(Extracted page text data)
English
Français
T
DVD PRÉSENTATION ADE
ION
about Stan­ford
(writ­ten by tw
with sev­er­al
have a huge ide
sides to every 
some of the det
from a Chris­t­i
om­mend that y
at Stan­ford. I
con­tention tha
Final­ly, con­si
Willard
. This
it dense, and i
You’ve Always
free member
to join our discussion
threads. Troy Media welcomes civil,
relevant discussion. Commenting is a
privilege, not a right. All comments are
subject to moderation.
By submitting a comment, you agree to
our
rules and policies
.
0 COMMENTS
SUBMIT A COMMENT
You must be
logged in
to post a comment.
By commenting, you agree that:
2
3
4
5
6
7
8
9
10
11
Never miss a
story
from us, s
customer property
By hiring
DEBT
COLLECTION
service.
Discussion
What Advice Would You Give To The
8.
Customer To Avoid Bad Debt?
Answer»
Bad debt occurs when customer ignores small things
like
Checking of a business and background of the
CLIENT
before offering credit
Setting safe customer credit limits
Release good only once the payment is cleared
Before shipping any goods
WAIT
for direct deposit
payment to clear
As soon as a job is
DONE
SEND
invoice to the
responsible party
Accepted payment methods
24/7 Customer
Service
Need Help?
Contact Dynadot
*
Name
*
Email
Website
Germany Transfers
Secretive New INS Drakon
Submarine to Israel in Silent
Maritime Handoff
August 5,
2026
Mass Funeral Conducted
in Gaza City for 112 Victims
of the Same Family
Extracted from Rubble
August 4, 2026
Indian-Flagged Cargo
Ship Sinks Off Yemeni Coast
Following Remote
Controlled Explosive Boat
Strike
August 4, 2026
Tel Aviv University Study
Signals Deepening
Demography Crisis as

● **Problem to solve**: Only the lines above, from the first through the one holding "free member", are to be output, and they must be copied exactly.

● **Answer for the task**:
English
Français
T
DVD PRÉSENTATION ADE
ION
about Stan­ford
(writ­ten by tw
with sev­er­al
have a huge ide
sides to every 
some of the det
from a Chris­t­i
om­mend that y
at Stan­ford. I
con­tention tha
Final­ly, con­si
Willard
. This
it dense, and i
You’ve Always
free member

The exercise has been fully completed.